[Start of section]
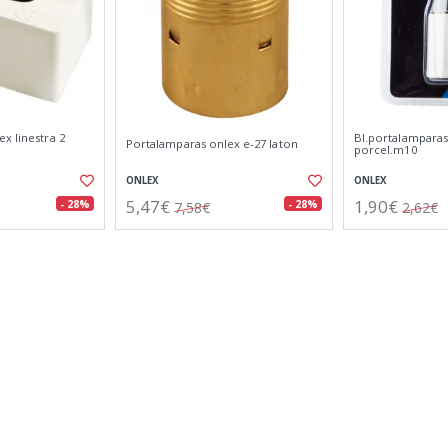
x linestra 2
Bl.portalamparas
Portalamparas onlex e-27 laton
porcel.m10
ONLEX
ONLEX
5,47€
1,90€
- 28%
- 28%
7,58€
2,62€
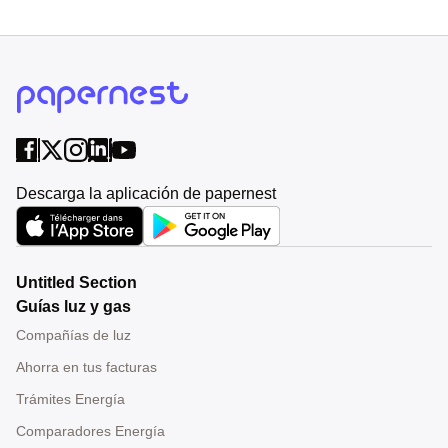
Descarga la aplicación de papernest
Untitled Section
Guías luz y gas
Compañías de luz
Ahorra en tus facturas
Trámites Energía
Comparadores Energía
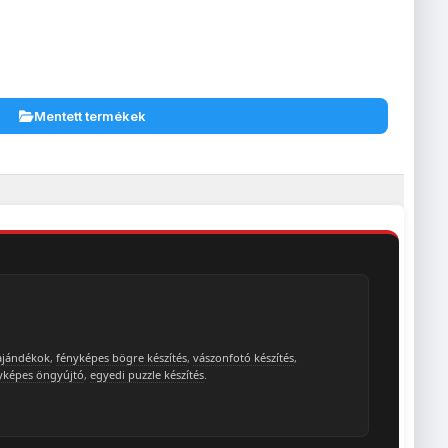
Mentett termékek
ajándékok
,
fényképes bögre készítés
,
vászonfotó készítés
,
yképes öngyújtó
,
egyedi puzzle készítés
.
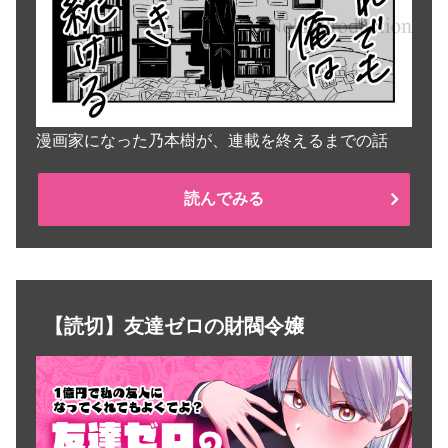
漫画家になった乃本樹が、連載を終えるまでの話
読んでみる
【読切】友達ゼロの財閥令嬢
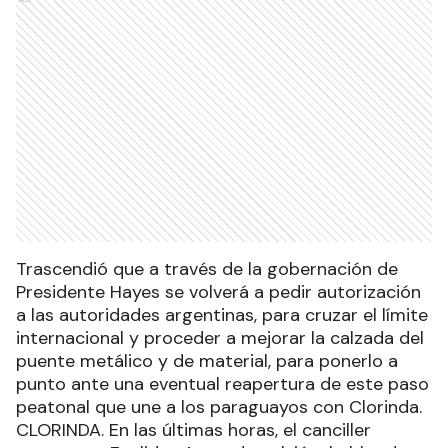
Trascendió que a través de la gobernación de
Presidente Hayes se volverá a pedir autorización
a las autoridades argentinas, para cruzar el límite
internacional y proceder a mejorar la calzada del
puente metálico y de material, para ponerlo a
punto ante una eventual reapertura de este paso
peatonal que une a los paraguayos con Clorinda.
CLORINDA. En las últimas horas, el canciller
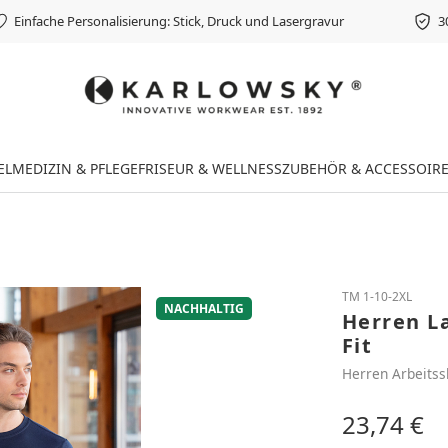
Einfache Personalisierung: Stick, Druck und Lasergravur
3
EL
MEDIZIN & PFLEGE
FRISEUR & WELLNESS
ZUBEHÖR & ACCESSOIR
TM 1-10-2XL
NACHHALTIG
Herren La
Fit
Herren Arbeitss
23,74 €
Regulärer Preis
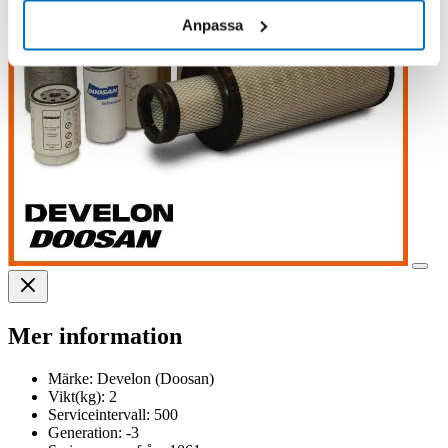
Anpassa
Mer information
Märke:
Develon (Doosan)
Vikt(kg):
2
Serviceintervall:
500
Generation:
-3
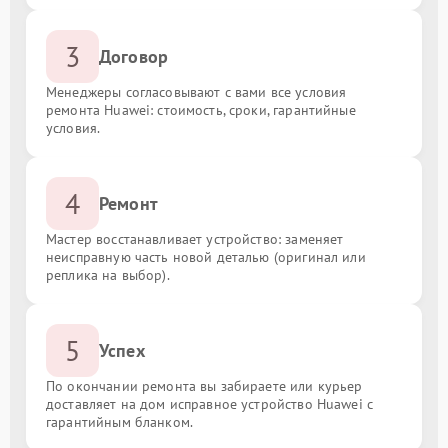
3
Договор
Менеджеры согласовывают с вами все условия
ремонта Huawei: стоимость, сроки, гарантийные
условия.
4
Ремонт
Мастер восстанавливает устройство: заменяет
неисправную часть новой деталью (оригинал или
реплика на выбор).
5
Успех
По окончании ремонта вы забираете или курьер
доставляет на дом исправное устройство Huawei с
гарантийным бланком.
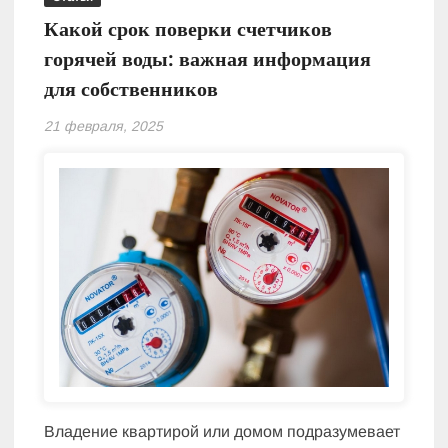
Какой срок поверки счетчиков
горячей воды: важная информация
для собственников
21 февраля, 2025
Владение квартирой или домом подразумевает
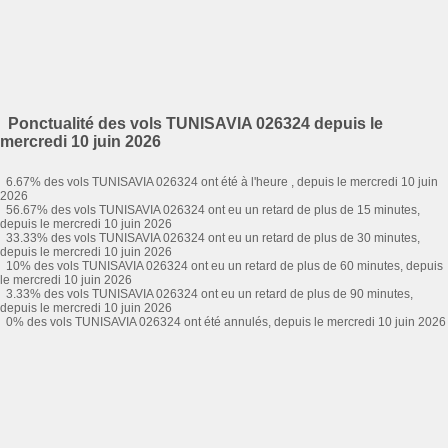
Ponctualité des vols TUNISAVIA 026324 depuis le
mercredi 10 juin 2026
6.67% des vols TUNISAVIA 026324 ont été à l'heure , depuis le mercredi 10 juin
2026
56.67% des vols TUNISAVIA 026324 ont eu un retard de plus de 15 minutes,
depuis le mercredi 10 juin 2026
33.33% des vols TUNISAVIA 026324 ont eu un retard de plus de 30 minutes,
depuis le mercredi 10 juin 2026
10% des vols TUNISAVIA 026324 ont eu un retard de plus de 60 minutes, depuis
le mercredi 10 juin 2026
3.33% des vols TUNISAVIA 026324 ont eu un retard de plus de 90 minutes,
depuis le mercredi 10 juin 2026
0% des vols TUNISAVIA 026324 ont été annulés, depuis le mercredi 10 juin 2026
[End of section]
- _Activity_: Can you convert the text read from all the records above into a single numbered list, skipping any blank lines? Leave the pictures out of the answer.

- _Solution_:
1. x linestra 2
2. Bl.portalamparas
3. Portalamparas onlex e-27 laton
4. porcel.m10
5. ONLEX
6. ONLEX
7. 5,47€
8. 1,90€
9. - 28%
10. - 28%
11. 7,58€
12. 2,62€
13. Descarga la aplicación de papernest
14. Untitled Section
15. Guías luz y gas
16. Compañías de luz
17. Ahorra en tus facturas
18. Trámites Energía
19. Comparadores Energía
20. Mentett termékek
21. ajándékok
22. ,
23. fényképes bögre készítés
24. ,
25. vászonfotó készítés
26. ,
27. yképes öngyújtó
28. ,
29. egyedi puzzle készítés
30. .
31. 漫画家になった乃本樹が、連載を終えるまでの話
32. 読んでみる
33. 【読切】友達ゼロの財閥令嬢
34. Trascendió que a través de la gobernación de
35. Presidente Hayes se volverá a pedir autorización
36. a las autoridades argentinas, para cruzar el límite
37. internacional y proceder a mejorar la calzada del
38. puente metálico y de material, para ponerlo a
39. punto ante una eventual reapertura de este paso
40. peatonal que une a los paraguayos con Clorinda.
41. CLORINDA. En las últimas horas, el canciller
42. Einfache Personalisierung: Stick, Druck und Lasergravur
43. 3
44. EL
45. MEDIZIN & PFLEGE
46. FRISEUR & WELLNESS
47. ZUBEHÖR & ACCESSOIR
48. TM 1-10-2XL
49. NACHHALTIG
50. Herren La
51. Fit
52. Herren Arbeitss
53. 23,74 €
54. Regulärer Preis
55. Anpassa
56. Mer information
57. Märke:
58. Develon (Doosan)
59. Vikt(kg):
60. 2
61. Serviceintervall:
62. 500
63. Generation:
64. -3
65. 3
66. Договор
67. Менеджеры согласовывают с вами все условия
68. ремонта Huawei: стоимость, сроки, гарантийные
69. условия.
70. 4
71. Ремонт
72. Мастер восстанавливает устройство: заменяет
73. неисправную часть новой деталью (оригинал или
74. реплика на выбор).
75. 5
76. Успех
77. По окончании ремонта вы забираете или курьер
78. доставляет на дом исправное устройство Huawei с
79. гарантийным бланком.
80. Какой срок поверки счетчиков
81. горячей воды: важная информация
82. для собственников
83. 21 февраля, 2025
84. Владение квартирой или домом подразумевает
85. Ponctualité des vols TUNISAVIA 026324 depuis le
86. mercredi 10 juin 2026
87. 6.67% des vols TUNISAVIA 026324 ont été à l'heure , depuis le mercredi 10 juin
88. 2026
89. 56.67% des vols TUNISAVIA 026324 ont eu un retard de plus de 15 minutes,
90. depuis le mercredi 10 juin 2026
91. 33.33% des vols TUNISAVIA 026324 ont eu un retard de plus de 30 minutes,
92. depuis le mercredi 10 juin 2026
93. 10% des vols TUNISAVIA 026324 ont eu un retard de plus de 60 minutes, depuis
94. le mercredi 10 juin 2026
95. 3.33% des vols TUNISAVIA 026324 ont eu un retard de plus de 90 minutes,
96. depuis le mercredi 10 juin 2026
97. 0% des vols TUNISAVIA 026324 ont été annulés, depuis le mercredi 10 juin 2026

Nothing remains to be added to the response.